A spate of practice closures and mergers around the UK has once again highlighted the underfunding and workforce shortages facing GP surgeries.

The BMA warned that practices having to hand back contracts was becoming increasingly problematic for patients having to travel further to access general practice.

In Llanelli, Wales, the partners of an 8,000-patient practice have announced they will be handing back their contract to the health board this summer.

Patients are being urged by the health board not to try and register with other practices with health officials working to get a plan in place for Ash Grove Medical Centre over the next six months.

In Fermanagh in Northern Ireland, a town beset by practice closures over the past year, another three practices are merging into one after the retirement of two more doctors.

Over 18 months, practices in Fermanagh have reduced by more than half raising concerns about the sustainability of rural health services in the country.

The latest merger covers a geographical area 20 miles wide although a letter to patients said medical services would be provided from all three sites.

In Croydon patients expressed their dismay after being told by GPs that the Coulsden Medical Practice would be closing in the near future.

NHS Croydon CCG said they were aware of the situation at the 3,600-patient practice and that they were committed to working ‘to ensure that all registered patients have access to the best possible GP services in Croydon’.

And in Swindon, councillors have warned that the closure of a branch surgery in Nythe will leave elderly patients stranded and unable to easily access a GP 20 minutes walk or two bus rides away.
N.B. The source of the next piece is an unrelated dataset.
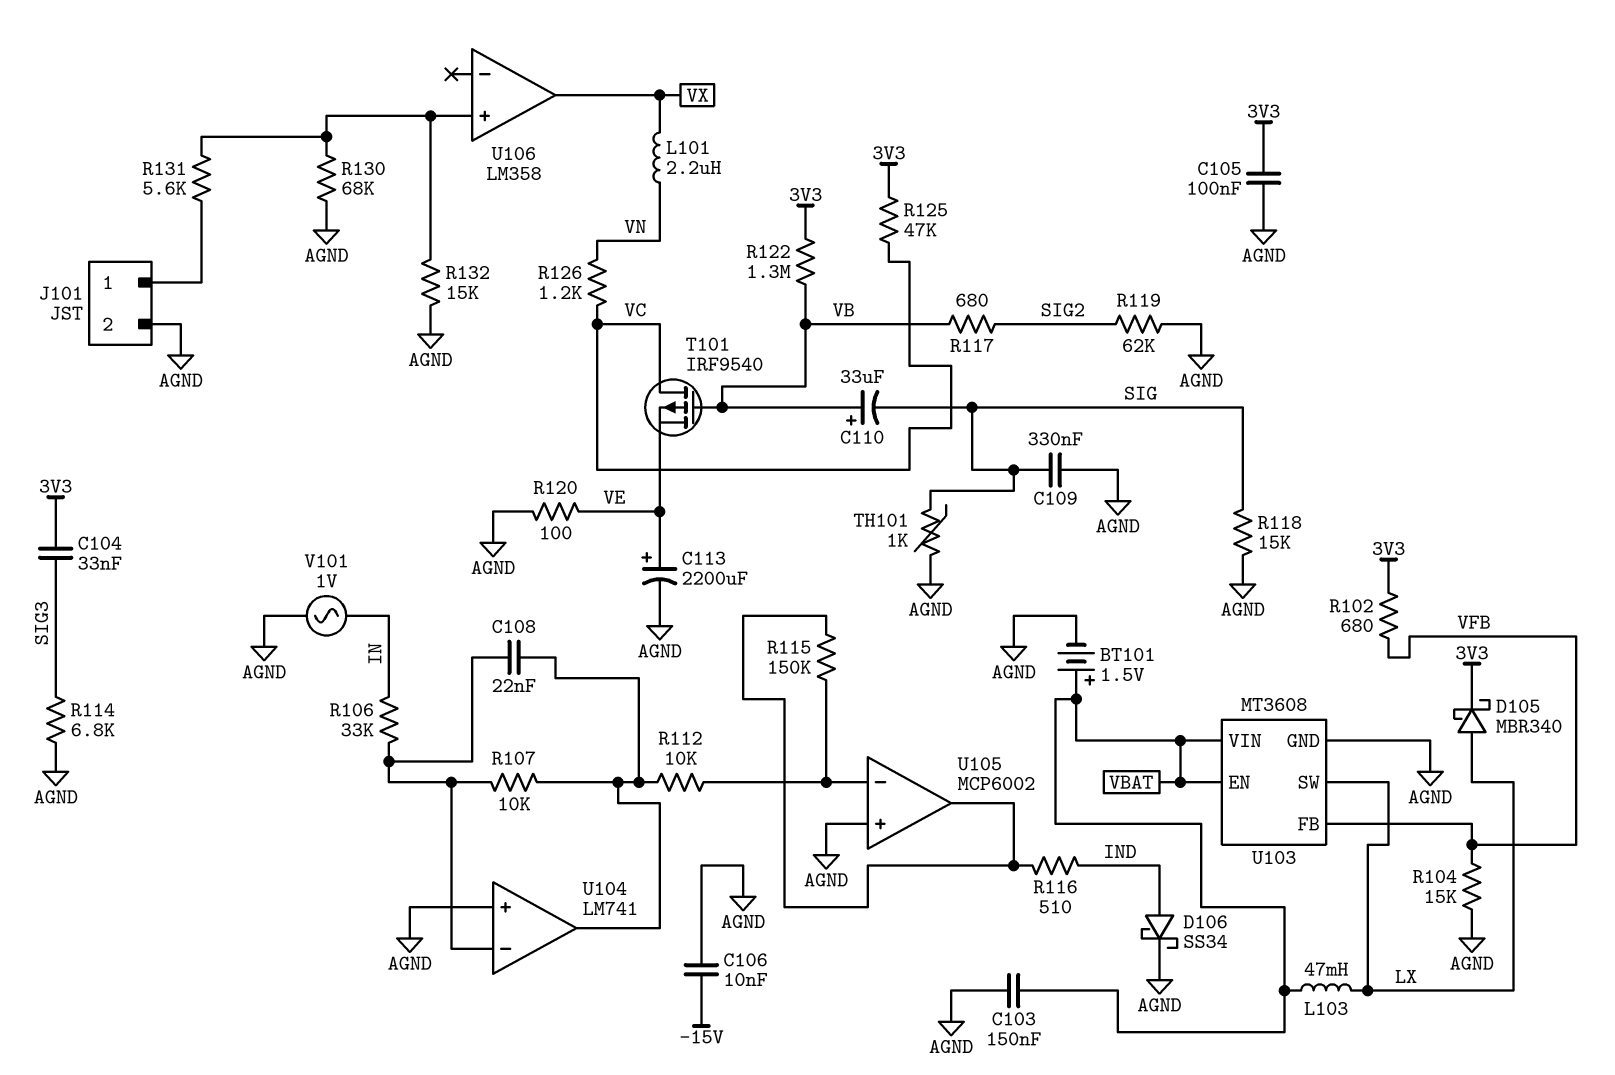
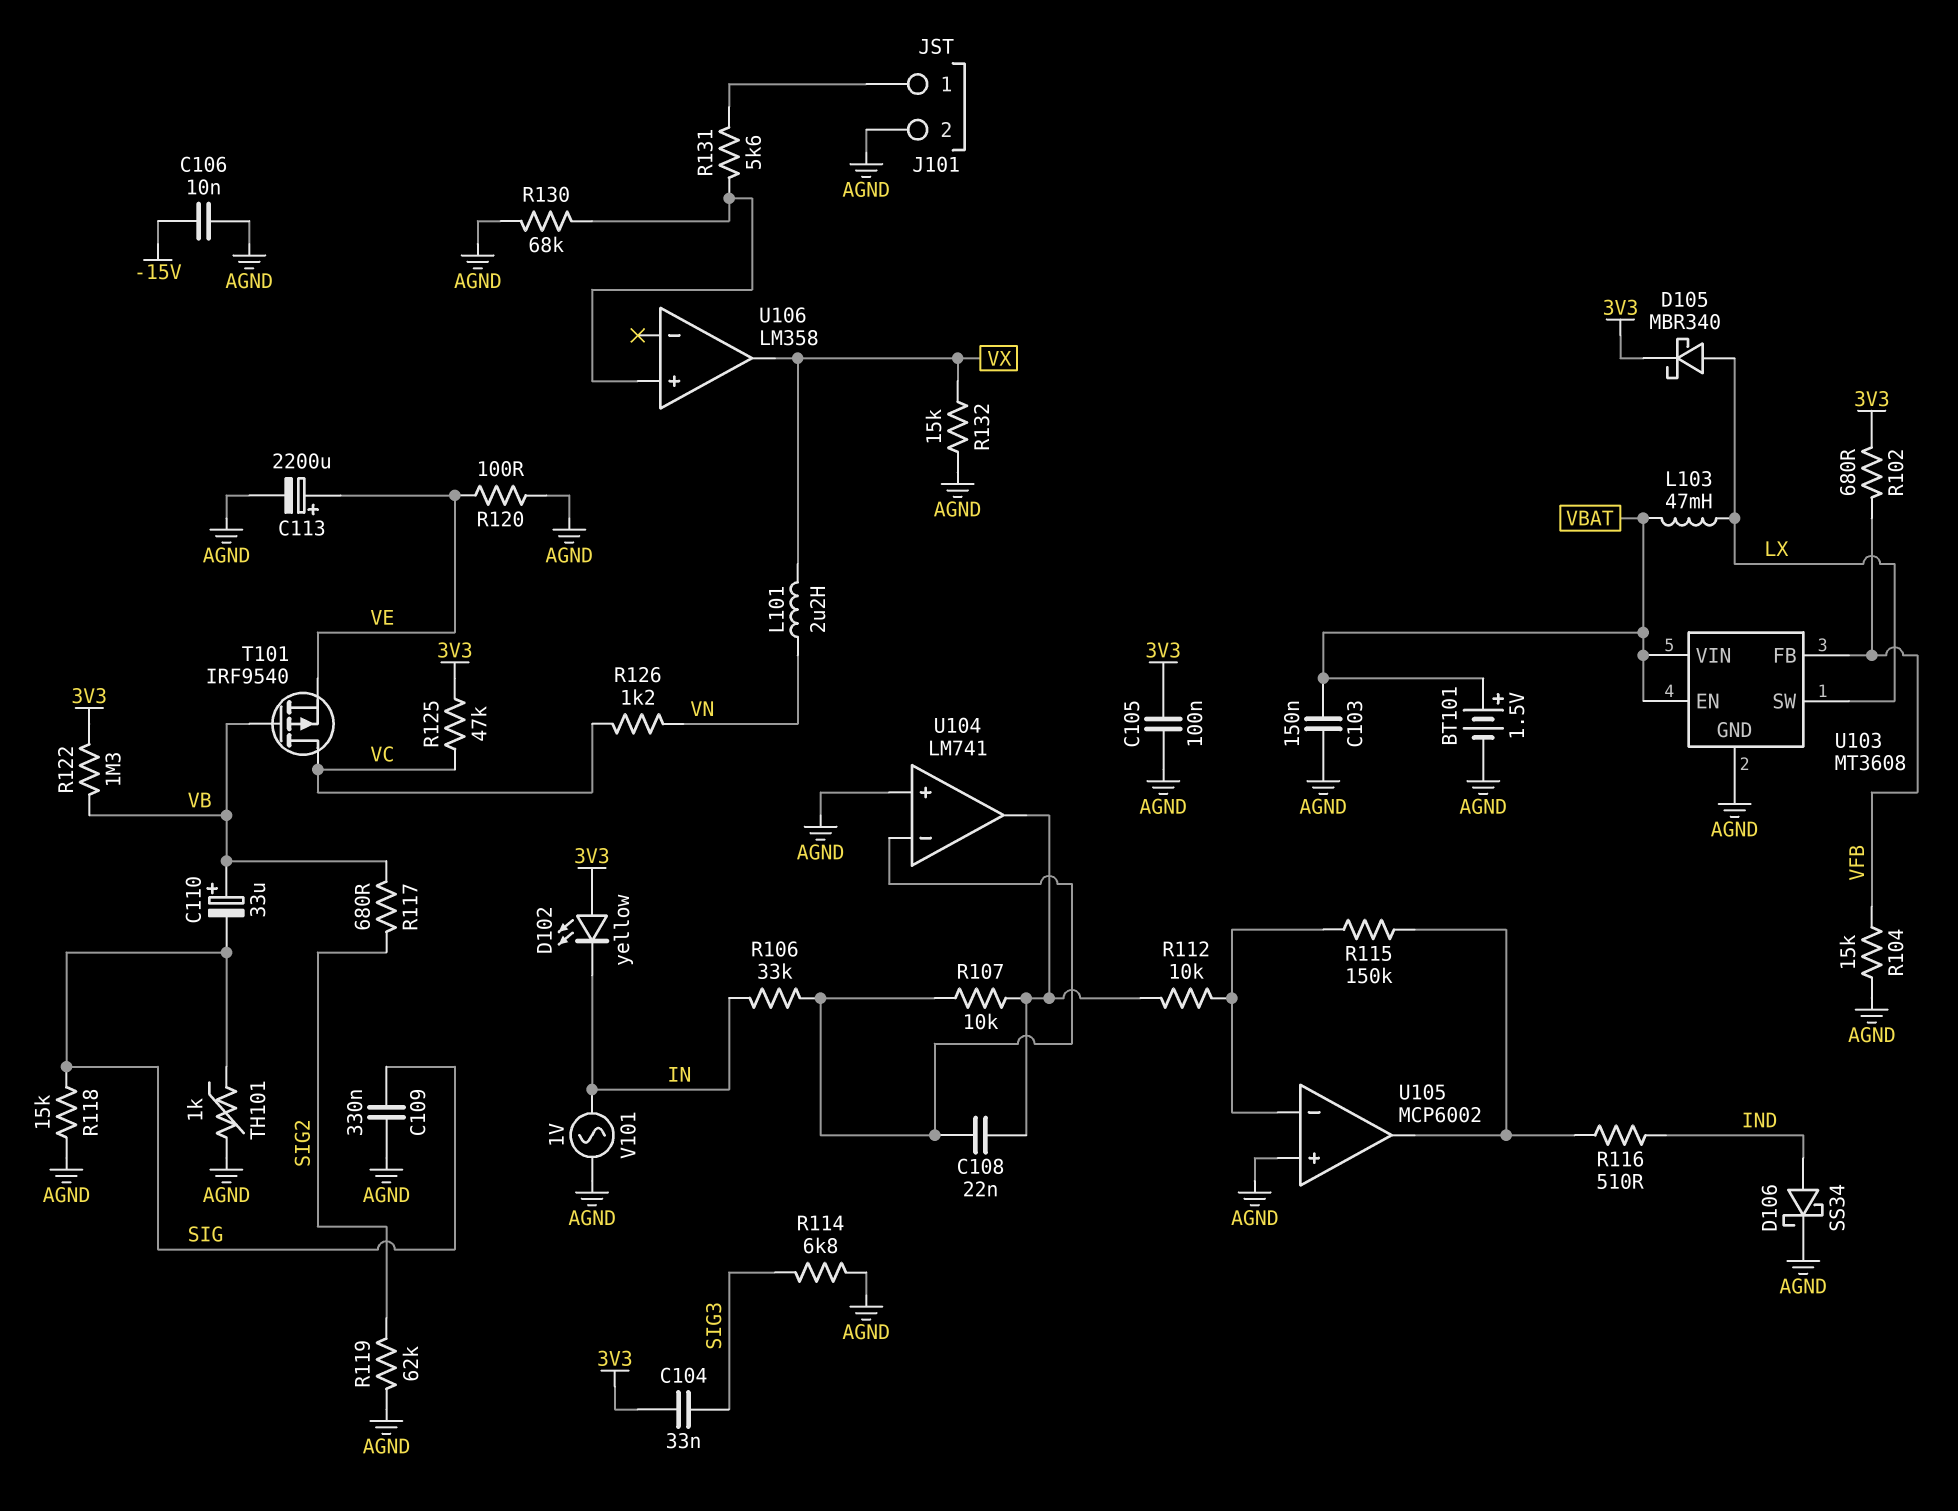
D102: none -> LED yellow (A 3V3, K IN)
R132: 15k (AGND, U106/in+) -> 15k (AGND, VX)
NHS Swindon CCG said the 1,950 patients who usually attended the Nythe branch surgery ‘could also attend the main site’.

The CCG also said they were working with the practice to try and solve the transport issue.

BMA GP committee chair Dr Richard Vautrey said: ‘The pressures on general practice from a decade of underfunding and subsequent workforce crisis is impacting practices across the UK.

‘For some this has pushed them to the brink and resulted in them handing back their contract and closing the practice.

‘This is having an increasing impact on patients who are left without a local GP practice and have to travel much further to access a service. It’s clear evidence of why we need significant recurrent investment to be made in to general practice as soon as possible.’